Of the violations described, just one obviously pertains to the search on an identifier for which the authorization had expired. That’s interesting, because searches on expired warrants appeared far more frequently in past reports. Significantly, the IG Report reviewing compliance 704/705(b), which reviewed queries for two months that overlapped with the 2015 report at issue (January and February 2015; the compliance report included December 2014 whereas the IG Report included March 2015), did find persistent problems with expired authorizations, but in EO 12333 data (suggesting FISA queries might have fixed earlier such problems). But the discussion of these problems in Rosemary Collyer’s 702 reauthorization opinion shows that for one tool, 85% of 704/705(b) queries conducted from November 2015 through April 2016 — well after the later quarter covered here — were non-compliant. “Many of these non-compliant queries involved use of the same identifiers over different date ranges.” NSA was unable to segregate and destroy the improper queries. That’s perhaps unsurprising, because as late as April 2017, the NSA was still having difficulties identifying all the queries run against 702 data.

And in spite of the reports, from later 702 reporting that some of the 704/705(b) queries of 702 did not get included in auditing systems, a good number of these violations were not discovered by analysts (as often happened with improper queries) but by auditors, suggesting the violations may have had an impact on US persons.

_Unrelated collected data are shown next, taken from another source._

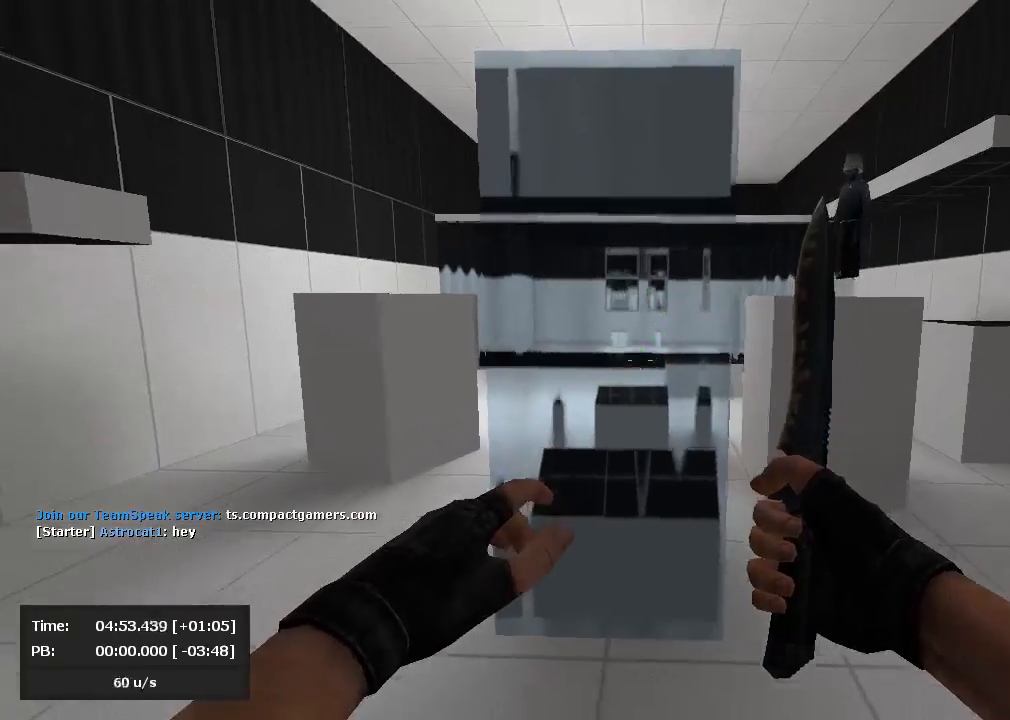
{"keys": ["d", "jump"], "mouse": ["left"], "events": [[48, "mouse_left", "up"], [71, "mouse_right", "down"], [143, "mouse_left", "down"], [143, "mouse_right", "up"], [333, "a", "up"], [500, "d", "down"], [500, "jump", "down"]]}
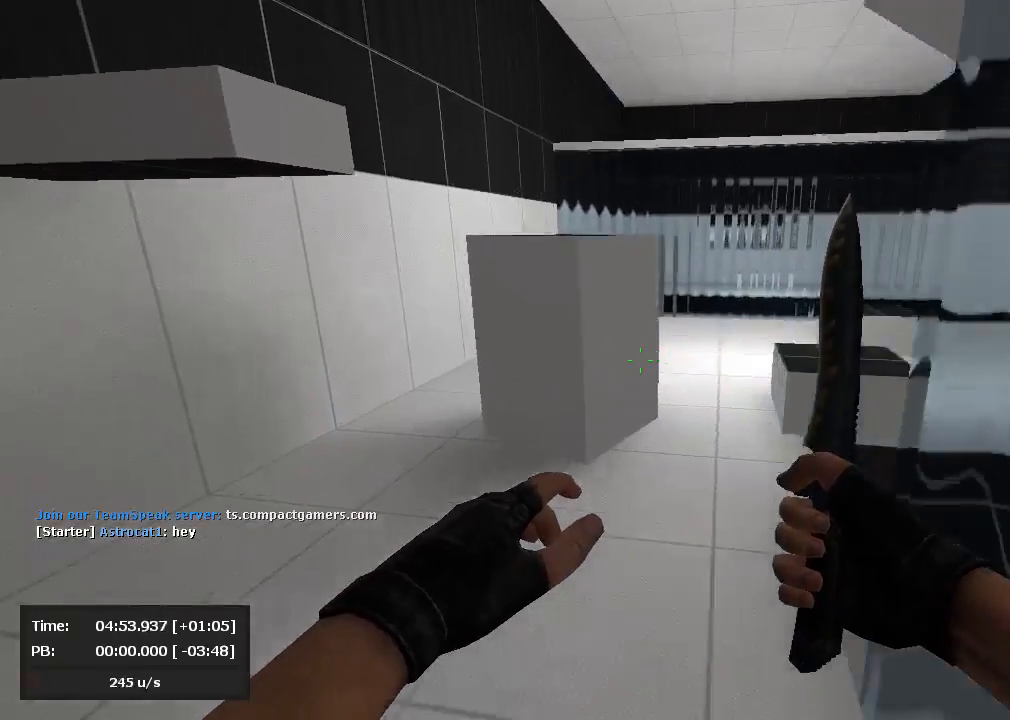
{"keys": ["d", "jump"], "mouse": ["right"], "events": [[71, "mouse_left", "up"], [167, "d", "up"], [286, "d", "down"], [333, "mouse_right", "down"]]}
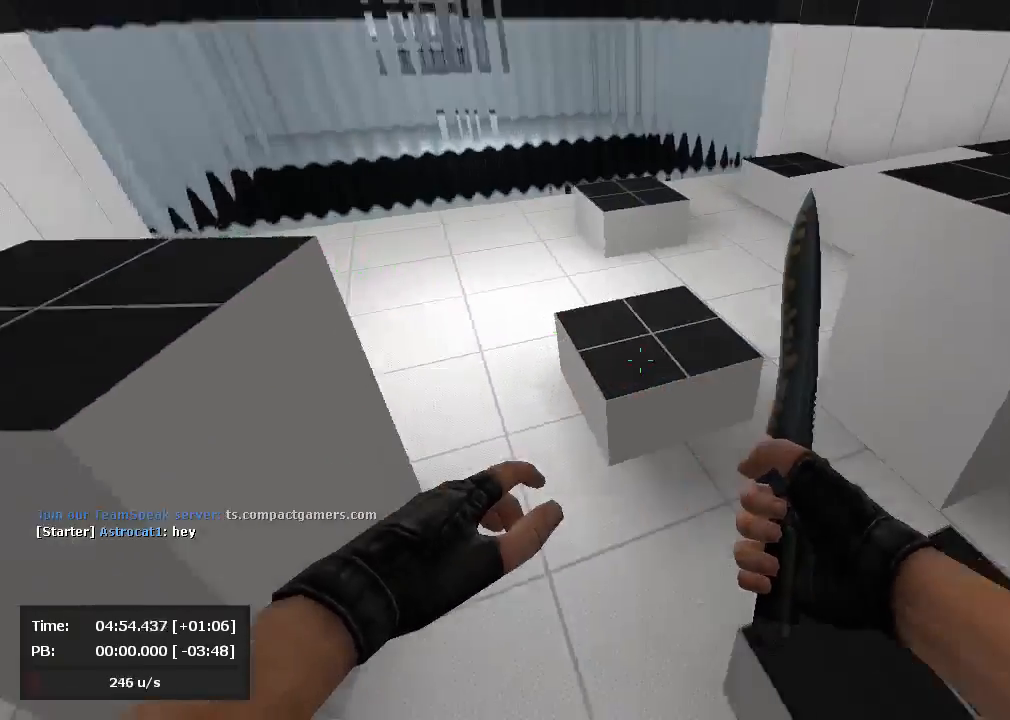
{"keys": ["a", "jump"], "mouse": ["left"], "events": [[214, "a", "down"], [262, "d", "up"], [262, "mouse_left", "down"], [262, "mouse_right", "up"]]}
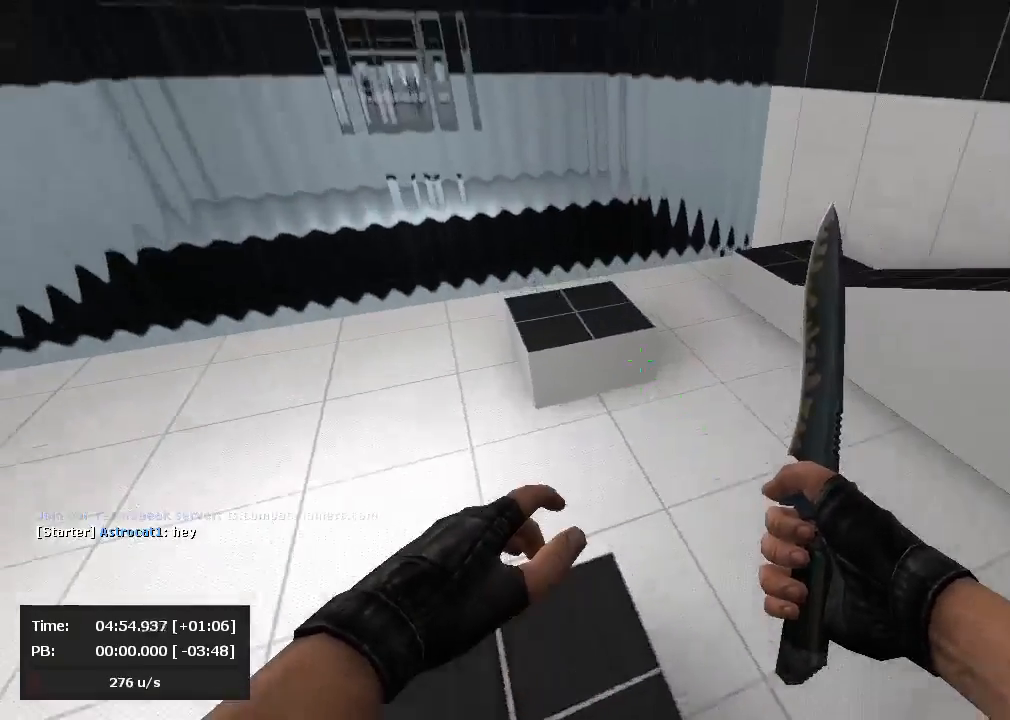
{"keys": ["d", "jump"], "mouse": ["right"], "events": [[24, "mouse_left", "up"], [95, "mouse_right", "down"], [167, "mouse_left", "down"], [167, "mouse_right", "up"], [381, "d", "down"], [405, "a", "up"], [405, "mouse_left", "up"], [405, "mouse_right", "down"]]}
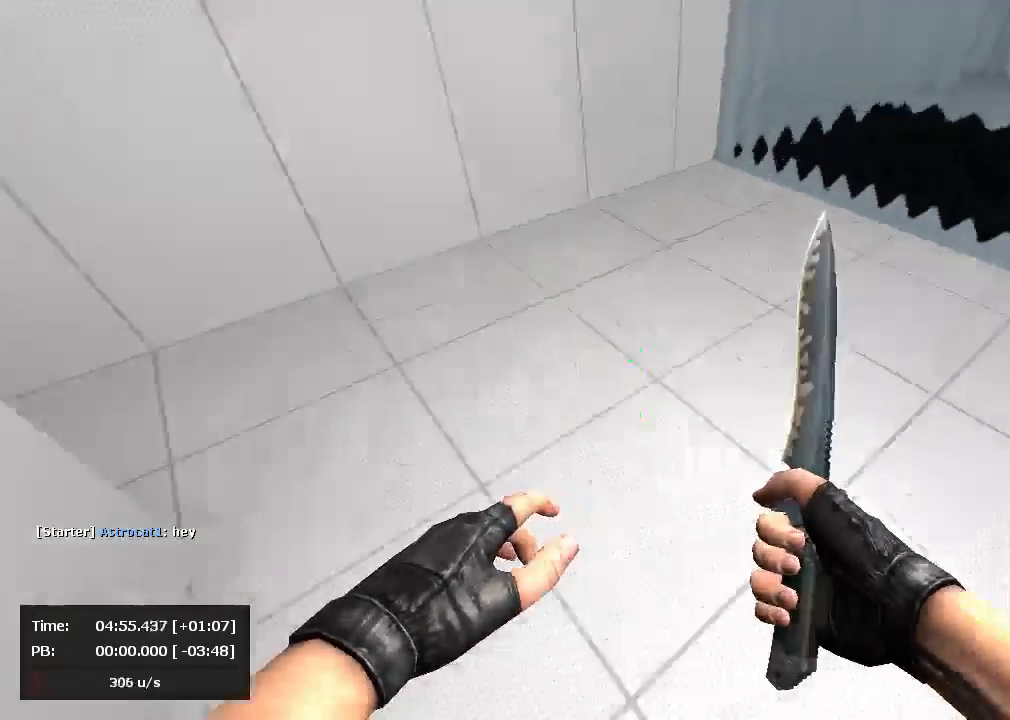
{"keys": ["d", "jump"], "mouse": ["right"], "events": []}
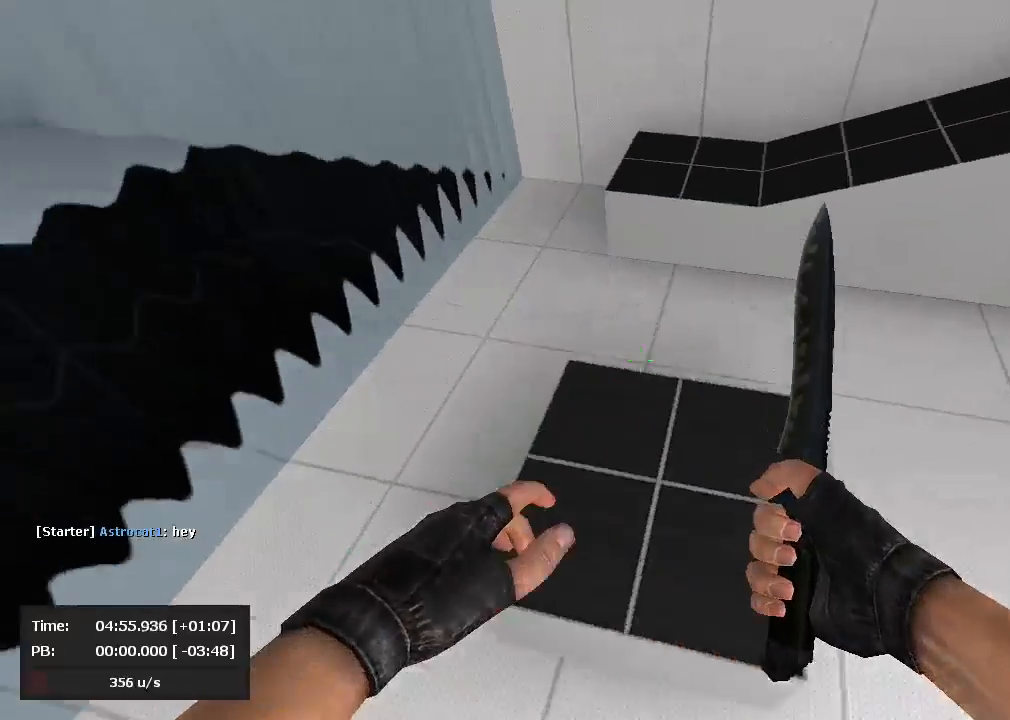
{"keys": ["d", "jump"], "mouse": ["right"], "events": [[95, "mouse_left", "down"], [95, "mouse_right", "up"], [119, "a", "down"], [167, "d", "up"], [286, "a", "up"], [286, "d", "down"], [286, "mouse_left", "up"], [286, "mouse_right", "down"]]}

All that said, there’s not all that much there there, aside from the sheer number (which the Semiannual report seems to think is just NSA’s serial refusal to fix the problem of default search settings). These two snap-shots of the 702 upstream query problem, capturing 702 collection in the period immediately before it started to blow up, are also an indication of how much ODNI/DOJ’s oversight of NSA (which is far more rigorous than the oversight than the same agencies give CIA and especially FBI) was missing.